The Reclamation of Strategy
Marketers can use big data to improve their strategic efforts.
As has come evident, big data is one of the most important investments a brand can make. The stakes are huge — consulting and technology firm Capgemini has suggested that data can improve performance by 41 percent over a three-year period. Given the potential returns, what board would hesitate to sign off on a significant investment in big data?
But using big data to improve a business means more than just collecting the information, or even analyzing it — companies must develop a strategy for how to use the information to build their brands. Unfortunately, many firms are using big data tactically, rather than strategically. Marketers, in particular, are not realizing the full potential of big data —they’re mainly using it to drive programmatic advertising.
Despite some success stories, the jury is still out on whether this method is effective. A clutch of recent studies has questioned the ROI brands are getting. Gartner, for instance, forecast that 60 percent of big data projects globally through 2017 will fail to go beyond the pilot and experimentation stage, and will be abandoned.
So what is a brand to do? To get real ROI from big data, marketers need to reclaim their strategic heritage and use big data to understand their markets in fundamentally new ways. Here’s what that might look like:
To get real ROI from big data, marketers need to reclaim their strategic heritage.
At the individual level: Social scientists have long been aware that different psychological attributes, such as our personalities, influence our purchasing decisions. However, this has largely been met with a shrug of the shoulders by marketers, not least because these factors can be hard to measure. Marketers have instead preferred attitudinal data, which typically has a more direct (and easier to understand) relevance to consumer activities that marketers can influence.
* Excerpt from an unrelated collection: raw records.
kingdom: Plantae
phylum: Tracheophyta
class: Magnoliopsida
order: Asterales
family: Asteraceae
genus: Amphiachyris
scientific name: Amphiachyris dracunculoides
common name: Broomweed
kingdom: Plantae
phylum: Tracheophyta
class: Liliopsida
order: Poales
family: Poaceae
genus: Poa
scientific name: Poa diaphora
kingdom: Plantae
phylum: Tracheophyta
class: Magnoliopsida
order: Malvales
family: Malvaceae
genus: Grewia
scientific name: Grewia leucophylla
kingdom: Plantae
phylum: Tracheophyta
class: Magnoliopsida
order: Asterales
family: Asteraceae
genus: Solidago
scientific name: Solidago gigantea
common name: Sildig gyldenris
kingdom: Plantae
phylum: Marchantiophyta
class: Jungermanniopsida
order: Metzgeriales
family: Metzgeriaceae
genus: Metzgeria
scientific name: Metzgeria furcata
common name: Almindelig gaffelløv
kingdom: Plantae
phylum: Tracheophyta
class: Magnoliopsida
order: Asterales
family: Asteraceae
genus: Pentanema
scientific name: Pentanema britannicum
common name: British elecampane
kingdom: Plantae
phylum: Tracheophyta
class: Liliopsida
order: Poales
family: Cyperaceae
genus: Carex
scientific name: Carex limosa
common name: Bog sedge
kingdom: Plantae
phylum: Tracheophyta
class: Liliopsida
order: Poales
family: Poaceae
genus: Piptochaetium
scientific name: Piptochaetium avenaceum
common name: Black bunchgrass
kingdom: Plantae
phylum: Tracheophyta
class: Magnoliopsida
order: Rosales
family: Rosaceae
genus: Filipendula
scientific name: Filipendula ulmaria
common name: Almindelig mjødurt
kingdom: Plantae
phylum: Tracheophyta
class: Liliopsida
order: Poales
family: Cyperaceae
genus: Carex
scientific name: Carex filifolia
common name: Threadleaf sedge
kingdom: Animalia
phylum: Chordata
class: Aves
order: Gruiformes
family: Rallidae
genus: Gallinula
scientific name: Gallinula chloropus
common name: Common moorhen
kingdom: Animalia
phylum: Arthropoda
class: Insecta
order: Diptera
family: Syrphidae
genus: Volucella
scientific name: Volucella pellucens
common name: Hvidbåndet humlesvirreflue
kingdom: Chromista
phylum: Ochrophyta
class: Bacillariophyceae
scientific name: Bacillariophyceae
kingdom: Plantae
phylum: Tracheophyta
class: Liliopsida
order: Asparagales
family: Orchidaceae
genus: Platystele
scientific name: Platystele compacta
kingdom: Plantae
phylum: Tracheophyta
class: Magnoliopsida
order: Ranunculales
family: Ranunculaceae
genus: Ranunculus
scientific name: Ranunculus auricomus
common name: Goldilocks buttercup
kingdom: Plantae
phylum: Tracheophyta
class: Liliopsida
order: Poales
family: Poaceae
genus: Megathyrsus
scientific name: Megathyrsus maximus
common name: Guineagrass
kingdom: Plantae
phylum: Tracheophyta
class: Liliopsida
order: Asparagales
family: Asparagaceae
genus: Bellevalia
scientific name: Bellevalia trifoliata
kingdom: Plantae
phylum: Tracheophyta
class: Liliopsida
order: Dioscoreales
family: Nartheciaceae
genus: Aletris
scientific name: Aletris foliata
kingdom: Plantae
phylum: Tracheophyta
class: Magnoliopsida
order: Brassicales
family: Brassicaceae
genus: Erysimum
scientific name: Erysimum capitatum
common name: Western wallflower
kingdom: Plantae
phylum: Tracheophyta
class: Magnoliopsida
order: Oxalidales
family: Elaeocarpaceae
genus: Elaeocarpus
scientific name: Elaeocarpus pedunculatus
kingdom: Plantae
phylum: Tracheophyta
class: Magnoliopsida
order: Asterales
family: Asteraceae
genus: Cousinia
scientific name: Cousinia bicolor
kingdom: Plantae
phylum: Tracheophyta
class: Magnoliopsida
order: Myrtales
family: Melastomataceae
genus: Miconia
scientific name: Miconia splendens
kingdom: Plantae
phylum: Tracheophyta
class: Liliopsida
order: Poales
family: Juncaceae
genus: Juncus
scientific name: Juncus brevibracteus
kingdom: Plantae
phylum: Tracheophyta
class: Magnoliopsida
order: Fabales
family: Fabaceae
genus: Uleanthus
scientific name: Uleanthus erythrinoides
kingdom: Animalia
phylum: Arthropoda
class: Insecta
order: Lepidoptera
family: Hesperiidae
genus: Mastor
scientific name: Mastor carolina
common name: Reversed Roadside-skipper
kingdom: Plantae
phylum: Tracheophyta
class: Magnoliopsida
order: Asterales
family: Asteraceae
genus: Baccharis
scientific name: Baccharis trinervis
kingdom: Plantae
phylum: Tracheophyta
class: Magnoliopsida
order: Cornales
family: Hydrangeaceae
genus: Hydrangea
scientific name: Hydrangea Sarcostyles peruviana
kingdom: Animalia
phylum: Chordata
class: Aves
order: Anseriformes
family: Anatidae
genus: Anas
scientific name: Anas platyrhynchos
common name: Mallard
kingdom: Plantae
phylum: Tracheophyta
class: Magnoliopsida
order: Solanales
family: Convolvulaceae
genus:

But big data not only tells us what customers do but also how they think. A study by researchers at Microsoft and Cambridge University demonstrated just how much of our inner lives is revealed by very simple pieces of data. They found that Facebook likes revealed a wide range of information about participants, including hints about their personality and their voting preferences (even though these were not explicitly identified in the likes). So marketers now have many more levers to play with from their big data assets. Technological advances have made it a lot easier to start applying this information to good effect — rather than blind A/B testing, marketing communications can now be shaped by a strategic understanding of what underpins preference. For example, many brands are starting to undertake persuasion profiling of their customer base to understand what types of nudges are most effective at shaping customer activity.
At the social level: Another way in which marketers can make more strategic use of big data is to start exploring how social relationships are revealed through data patterns, something very hard to do by other means, such as market research surveys. Many of our beliefs, attitudes, and behaviors are shaped by our social connections rather than, as classical marketing would suggest, our own individual preferences and experiences. A good way of thinking about this is to consider forest fires: The fire itself has its own properties in the way it spreads, which we can’t necessarily explain by examining the way in which individual trees burn. Big data allows us to look at the way in which social effects rather than individual preferences are shaping markets. A huge amount of data — phone logs, social media, messaging and so on — tracks exactly how behavior operates at a social level. Studies, including one by Microsoft researcher Duncan Watts, have demonstrated how patterns of relationships are themselves critical to preference formation in markets such as music downloads.
Network theory (which identifies the different patterns in the way we communicate with one another) is also relevant here, which Watts demonstrated with his “big seed” marketing approach. He used large-scale mailing lists for an initial “seeding” of viral messages to determine how social effects lead to sharing. This strategy never got widely adopted, which may indicate that marketers continue to resist seeing how a web of relationships can reveal how to build influence. Perhaps the time has come for marketers to reevaluate the use of network theory.
At the cultural level: An even more strategic opportunity for marketers is to explore data sets to understand how cultures are changing. A good example of this is Google’s Ngram service, a digital database of about 4 percent of the world’s books published since 1800, where users can plot usage rates of words over decades and centuries. This tool can help us to understand the ways in which ideas and language have evolved over time. Work by anthropology professors Alex Bentley and Michael J. O’Brien suggests that our use of buzzwords (which appeared in print) spread by social diffusion (copying) rather than reflecting the changes and developments in the topic itself. Hence, as Bentley and O’Brien’s write, “when humans are overloaded with choices, they tend to copy others and follow trends, especially apparently successful ones.” This finding can of course help brands shift the focus of campaigns toward cultural learning and away from emphasizing the soundness of their content. A new product may be verifiably better than previous versions, but if we ignore cultural learning as a means of communication, adoption rates may be weak.
It takes something of a leap of faith to see the full creative potential of big data for marketers. Senior decision makers generally don’t yet fully understand the opportunity, and data analysts don’t often have marketing expertise. The opportunities lie between these roles, and the prize for those brave enough to go looking is invaluable. Because personal attributes can be identified from data trails, marketing messages can now be much more effective. And as data analytics show us which trends are in decline and which are in ascendance, brands can put their best foot forward, anticipating consumers rather than reacting to them.